GE Additive announced that it successfully shipped the first Concept Laser M Line Factory additive manufacturing system from its facility in Germany to the U.S. this weekend. The system, which will be installed at GE Aviation’s Additive Technology Center in Cincinnati, offers modular, automated production capabilities for metal AM.
To make the announcement even more exciting, GE Additive has revealed that the industrial metal additive manufacturing system was actually transported across the Atlantic aboard a Boeing 747-8 Freighter powered by GEnx-2B engines, which will soon integrate 3D printed parts manufactured by GE Additive. Talk about full circle.
The 3D printed parts to be integrated into the GEnx engines are brackets which were designed to replace traditionally manufactured power door opening system (PDOS) brackets. The components, which were approved by the Federal Aviation Administration (FAA) last November, are being manufactured at GE Additive’s facility in Auburn, Alabama using Concept Laser M2 machines.
M Line Factory
GE Additive first announced its plans to ship its M Line Factory system at Formnext 2018, with an expected start date of Q2 2019. Now, the company has successfully deployed the first metal AM system internally. (GE also recently revealed that Turkish aerospace company TUSAŞ Engine Industries, Inc. invested in two M LINE systems and two M2 cusing 3D printers.)
The metal AM system has been in the works since GE Additive acquired Concept Laser, with the former improving the M Line Factory in terms of automation, modularity, build capacity and process controls.
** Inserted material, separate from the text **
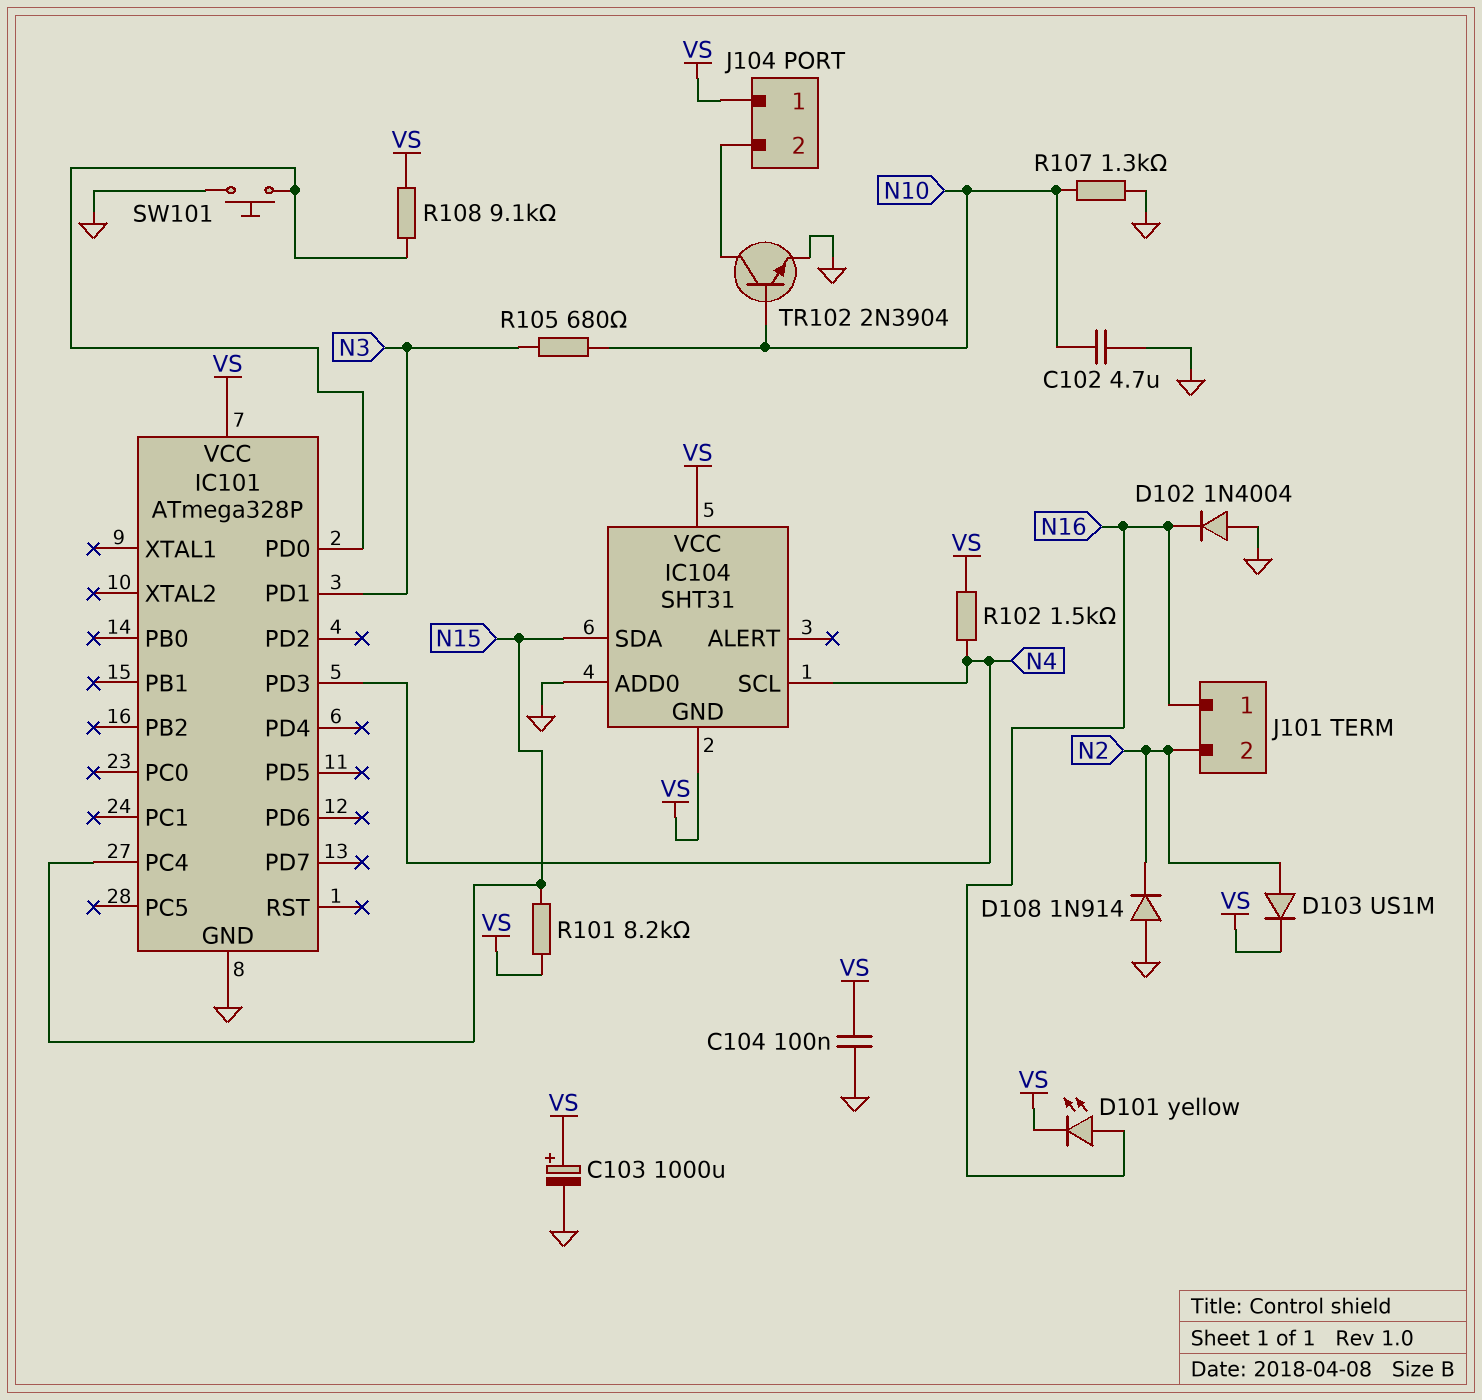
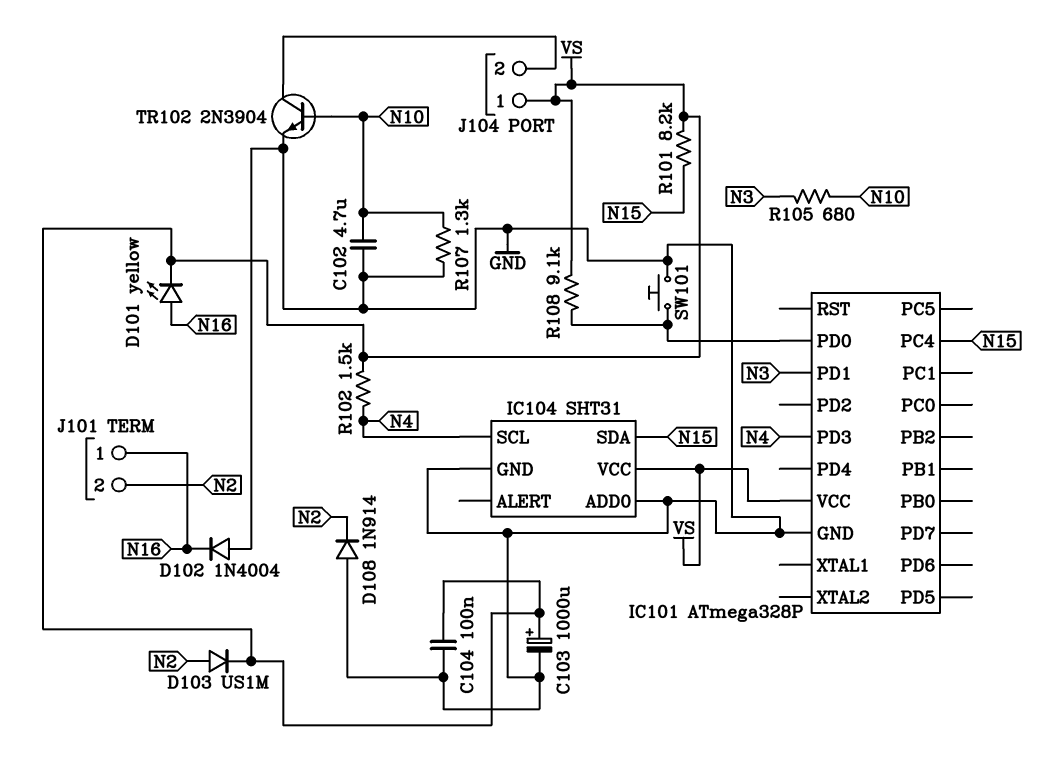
IC104 pin GND: VS -> GND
The updated system consists of two independent machine units: the Laser Processing Station for part production and the Material Handling Station for setting up and dismantling.
The 3D printer was recently delivered to GE Aviation’s Additive Technology Center in Ohio, which houses one of the world’s largest and most cutting-edge 3D printing facilities. The M Line Factory system will feel right at home there among roughly 90 3D printers, operated by a team of 300 designers, machinists and engineers.